A recent post highlighted the fact that a proactive and consistent performance management regimen is a key pre-requisite to building and sustaining a high-performance culture of continuous improvement.
However, a recent Gallup study found that only 26% of the U.S. workforce strongly agreed that the feedback they get from managers or supervisors as part of their performance management effort actually helps them to improve their work! Clearly, and as most people agree, giving or gaining feedback can be difficult.
Further research indicates there are two primary reasons for the difficulty, which can be associated with both giving feedback or having “difficult conversations” with team members:
- The feedback giver is too indirect, so others don’t recognize the importance or significance of what is being shared. In fact, in many cases the feedback shared has no impact at all and is quickly dismissed or forgotten, because the brain doesn’t recognize the input as worthwhile!

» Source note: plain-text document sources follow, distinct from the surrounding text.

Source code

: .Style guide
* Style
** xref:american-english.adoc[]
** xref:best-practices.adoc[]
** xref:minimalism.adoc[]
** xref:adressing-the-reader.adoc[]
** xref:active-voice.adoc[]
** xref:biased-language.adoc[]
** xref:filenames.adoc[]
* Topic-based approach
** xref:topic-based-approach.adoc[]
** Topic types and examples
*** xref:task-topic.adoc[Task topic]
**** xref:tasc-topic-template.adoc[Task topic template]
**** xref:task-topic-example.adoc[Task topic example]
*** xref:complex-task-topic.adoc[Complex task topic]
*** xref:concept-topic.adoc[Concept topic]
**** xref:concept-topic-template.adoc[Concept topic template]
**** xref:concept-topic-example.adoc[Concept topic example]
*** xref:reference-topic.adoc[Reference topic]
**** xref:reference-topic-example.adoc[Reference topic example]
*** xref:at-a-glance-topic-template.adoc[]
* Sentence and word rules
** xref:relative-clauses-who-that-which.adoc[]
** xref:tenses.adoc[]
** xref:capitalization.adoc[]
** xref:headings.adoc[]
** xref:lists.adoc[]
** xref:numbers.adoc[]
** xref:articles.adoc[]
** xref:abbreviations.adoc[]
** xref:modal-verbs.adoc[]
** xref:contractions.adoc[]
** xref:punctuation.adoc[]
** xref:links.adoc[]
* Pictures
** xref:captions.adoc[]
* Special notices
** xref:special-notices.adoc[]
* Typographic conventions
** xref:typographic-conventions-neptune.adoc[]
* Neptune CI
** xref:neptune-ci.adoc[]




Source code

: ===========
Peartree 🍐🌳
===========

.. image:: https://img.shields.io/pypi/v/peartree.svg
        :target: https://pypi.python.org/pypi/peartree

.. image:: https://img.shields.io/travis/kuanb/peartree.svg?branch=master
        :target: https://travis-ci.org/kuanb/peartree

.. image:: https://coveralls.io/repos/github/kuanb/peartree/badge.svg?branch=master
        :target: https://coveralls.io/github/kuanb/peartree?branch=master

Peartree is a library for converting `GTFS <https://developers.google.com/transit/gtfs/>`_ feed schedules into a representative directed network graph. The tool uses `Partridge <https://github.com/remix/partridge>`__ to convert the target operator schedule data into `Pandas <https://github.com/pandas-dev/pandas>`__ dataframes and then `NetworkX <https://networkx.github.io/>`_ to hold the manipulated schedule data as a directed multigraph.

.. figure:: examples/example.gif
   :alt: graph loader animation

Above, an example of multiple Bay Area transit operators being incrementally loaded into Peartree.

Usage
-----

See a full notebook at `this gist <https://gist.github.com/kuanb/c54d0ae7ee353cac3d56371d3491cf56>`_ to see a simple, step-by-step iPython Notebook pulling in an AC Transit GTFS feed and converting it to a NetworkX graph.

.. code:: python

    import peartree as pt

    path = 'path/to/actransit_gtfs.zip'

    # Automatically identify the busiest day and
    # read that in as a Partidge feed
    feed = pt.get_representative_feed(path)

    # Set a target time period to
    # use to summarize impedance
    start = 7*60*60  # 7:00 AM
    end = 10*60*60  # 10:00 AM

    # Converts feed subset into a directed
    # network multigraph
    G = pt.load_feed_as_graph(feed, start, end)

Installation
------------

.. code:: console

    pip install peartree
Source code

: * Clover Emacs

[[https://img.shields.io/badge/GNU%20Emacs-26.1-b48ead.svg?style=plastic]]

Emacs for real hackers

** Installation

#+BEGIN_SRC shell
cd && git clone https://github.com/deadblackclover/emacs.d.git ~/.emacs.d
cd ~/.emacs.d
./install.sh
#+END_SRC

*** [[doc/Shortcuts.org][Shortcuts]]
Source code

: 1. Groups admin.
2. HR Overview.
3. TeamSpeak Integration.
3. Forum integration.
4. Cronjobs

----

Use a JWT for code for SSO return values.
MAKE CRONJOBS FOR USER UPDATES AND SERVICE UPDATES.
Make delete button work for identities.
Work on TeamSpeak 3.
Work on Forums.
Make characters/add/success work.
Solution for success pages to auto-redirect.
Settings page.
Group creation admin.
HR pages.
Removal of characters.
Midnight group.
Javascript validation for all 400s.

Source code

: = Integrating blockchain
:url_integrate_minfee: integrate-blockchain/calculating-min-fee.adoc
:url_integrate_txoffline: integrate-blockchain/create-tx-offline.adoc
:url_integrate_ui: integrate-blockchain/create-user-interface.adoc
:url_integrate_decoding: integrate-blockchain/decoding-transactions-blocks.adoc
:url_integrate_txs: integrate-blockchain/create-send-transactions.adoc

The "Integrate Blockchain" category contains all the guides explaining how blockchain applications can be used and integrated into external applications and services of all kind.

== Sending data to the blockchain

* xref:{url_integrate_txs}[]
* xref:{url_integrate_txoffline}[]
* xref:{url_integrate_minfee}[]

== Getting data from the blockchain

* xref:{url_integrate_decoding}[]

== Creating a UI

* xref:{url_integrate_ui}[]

- The feedback giver is too direct, thus causing others to become defensive; rather than listening to or giving consideration to the feedback they are distracted by what’s often called the rebuttal tendency, which means that instead of listening they are focused on how they will rebut whatever is being said. Even worse, when others react defensively it can cause the feedback giver (or seeker) to become defensive as well! Symptoms include loss of focus, sudden reliance on filler words (i.e., ah, uhm, etc.), and making potentially antagonistic remarks.
A similar reaction to overly direct feedback is an “amygdala hijack.” It happens when a situation causes your amygdala (the section of our brains that reacts to emotional stimuli) to hijack control of your response to stress by disabling portions of the frontal lobes.